**The task:** Rewrite the listing below as a Markdown table with the columns Row and Line text, numbering every nonblank line in order. Skip blank lines and leave the pictures out of the answer.

**Material for this exercise:**

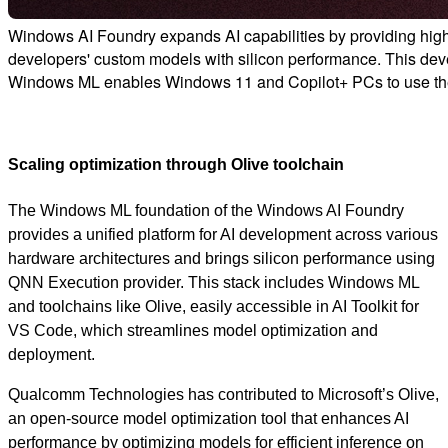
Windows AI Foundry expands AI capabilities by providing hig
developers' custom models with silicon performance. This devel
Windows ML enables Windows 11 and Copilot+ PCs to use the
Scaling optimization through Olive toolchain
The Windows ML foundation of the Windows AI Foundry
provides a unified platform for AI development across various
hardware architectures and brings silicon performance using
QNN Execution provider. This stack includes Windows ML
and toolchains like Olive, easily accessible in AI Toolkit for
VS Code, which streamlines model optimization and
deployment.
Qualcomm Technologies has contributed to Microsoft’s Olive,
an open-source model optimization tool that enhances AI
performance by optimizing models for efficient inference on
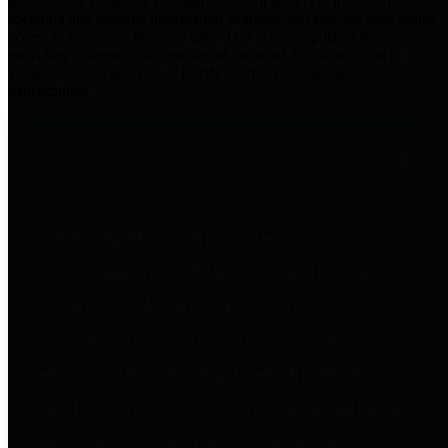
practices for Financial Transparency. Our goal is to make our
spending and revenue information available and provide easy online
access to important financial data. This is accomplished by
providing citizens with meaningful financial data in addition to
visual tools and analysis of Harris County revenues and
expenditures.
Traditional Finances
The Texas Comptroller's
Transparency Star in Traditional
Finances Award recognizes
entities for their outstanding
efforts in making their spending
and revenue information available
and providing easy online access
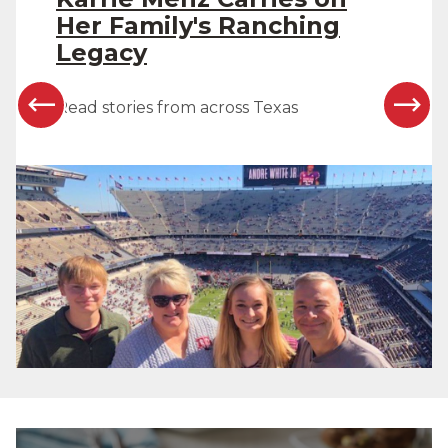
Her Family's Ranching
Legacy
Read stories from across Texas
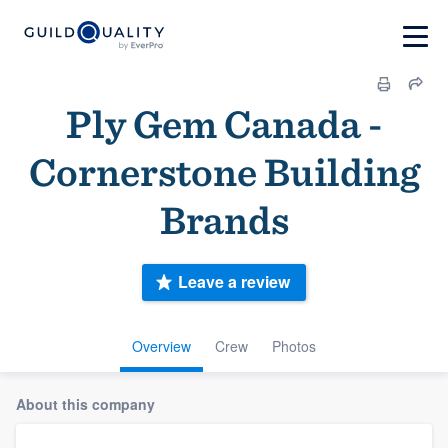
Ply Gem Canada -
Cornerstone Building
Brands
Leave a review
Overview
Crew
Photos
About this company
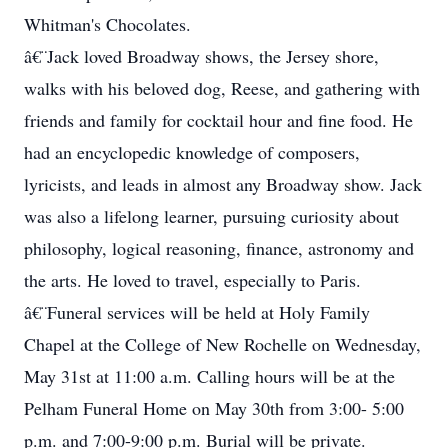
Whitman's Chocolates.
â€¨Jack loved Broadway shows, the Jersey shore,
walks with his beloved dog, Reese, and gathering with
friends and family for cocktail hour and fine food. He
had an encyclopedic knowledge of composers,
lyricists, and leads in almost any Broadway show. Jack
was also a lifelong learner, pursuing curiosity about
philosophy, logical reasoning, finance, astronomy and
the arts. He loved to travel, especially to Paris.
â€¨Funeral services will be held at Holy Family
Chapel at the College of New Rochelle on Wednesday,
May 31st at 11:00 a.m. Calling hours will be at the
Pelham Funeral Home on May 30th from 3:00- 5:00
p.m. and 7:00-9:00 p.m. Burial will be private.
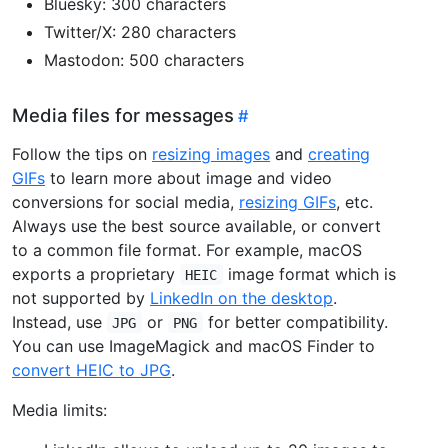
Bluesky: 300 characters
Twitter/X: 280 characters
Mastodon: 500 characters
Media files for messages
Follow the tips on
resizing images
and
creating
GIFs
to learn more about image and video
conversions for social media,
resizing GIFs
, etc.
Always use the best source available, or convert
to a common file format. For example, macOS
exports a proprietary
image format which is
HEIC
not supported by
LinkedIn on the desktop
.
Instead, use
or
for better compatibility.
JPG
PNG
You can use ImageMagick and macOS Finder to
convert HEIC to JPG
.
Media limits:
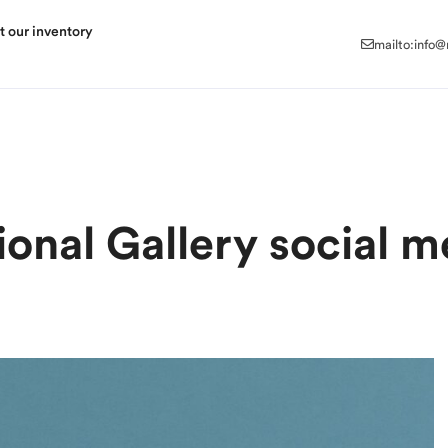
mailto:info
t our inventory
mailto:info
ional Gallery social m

**Answer box:**
| Row | Line text |
|---|---|
| 1 | Windows AI Foundry expands AI capabilities by providing hig |
| 2 | developers' custom models with silicon performance. This devel |
| 3 | Windows ML enables Windows 11 and Copilot+ PCs to use the |
| 4 | Scaling optimization through Olive toolchain |
| 5 | The Windows ML foundation of the Windows AI Foundry |
| 6 | provides a unified platform for AI development across various |
| 7 | hardware architectures and brings silicon performance using |
| 8 | QNN Execution provider. This stack includes Windows ML |
| 9 | and toolchains like Olive, easily accessible in AI Toolkit for |
| 10 | VS Code, which streamlines model optimization and |
| 11 | deployment. |
| 12 | Qualcomm Technologies has contributed to Microsoft’s Olive, |
| 13 | an open-source model optimization tool that enhances AI |
| 14 | performance by optimizing models for efficient inference on |
| 15 | practices for Financial Transparency. Our goal is to make our |
| 16 | spending and revenue information available and provide easy online |
| 17 | access to important financial data. This is accomplished by |
| 18 | providing citizens with meaningful financial data in addition to |
| 19 | visual tools and analysis of Harris County revenues and |
| 20 | expenditures. |
| 21 | Traditional Finances |
| 22 | The Texas Comptroller's |
| 23 | Transparency Star in Traditional |
| 24 | Finances Award recognizes |
| 25 | entities for their outstanding |
| 26 | efforts in making their spending |
| 27 | and revenue information available |
| 28 | and providing easy online access |
| 29 | Her Family's Ranching |
| 30 | Legacy |
| 31 | Read stories from across Texas |
| 32 | Ply Gem Canada - |
| 33 | Cornerstone Building |
| 34 | Brands |
| 35 | Leave a review |
| 36 | Overview |
| 37 | Crew |
| 38 | Photos |
| 39 | About this company |
| 40 | Whitman's Chocolates. |
| 41 | â€¨Jack loved Broadway shows, the Jersey shore, |
| 42 | walks with his beloved dog, Reese, and gathering with |
| 43 | friends and family for cocktail hour and fine food. He |
| 44 | had an encyclopedic knowledge of composers, |
| 45 | lyricists, and leads in almost any Broadway show. Jack |
| 46 | was also a lifelong learner, pursuing curiosity about |
| 47 | philosophy, logical reasoning, finance, astronomy and |
| 48 | the arts. He loved to travel, especially to Paris. |
| 49 | â€¨Funeral services will be held at Holy Family |
| 50 | Chapel at the College of New Rochelle on Wednesday, |
| 51 | May 31st at 11:00 a.m. Calling hours will be at the |
| 52 | Pelham Funeral Home on May 30th from 3:00- 5:00 |
| 53 | p.m. and 7:00-9:00 p.m. Burial will be private. |
| 54 | Bluesky: 300 characters |
| 55 | Twitter/X: 280 characters |
| 56 | Mastodon: 500 characters |
| 57 | Media files for messages |
| 58 | Follow the tips on |
| 59 | resizing images |
| 60 | and |
| 61 | creating |
| 62 | GIFs |
| 63 | to learn more about image and video |
| 64 | conversions for social media, |
| 65 | resizing GIFs |
| 66 | , etc. |
| 67 | Always use the best source available, or convert |
| 68 | to a common file format. For example, macOS |
| 69 | exports a proprietary |
| 70 | image format which is |
| 71 | HEIC |
| 72 | not supported by |
| 73 | LinkedIn on the desktop |
| 74 | . |
| 75 | Instead, use |
| 76 | or |
| 77 | for better compatibility. |
| 78 | JPG |
| 79 | PNG |
| 80 | You can use ImageMagick and macOS Finder to |
| 81 | convert HEIC to JPG |
| 82 | . |
| 83 | Media limits: |
| 84 | mailto:info |
| 85 | t our inventory |
| 86 | mailto:info |
| 87 | ional Gallery social m |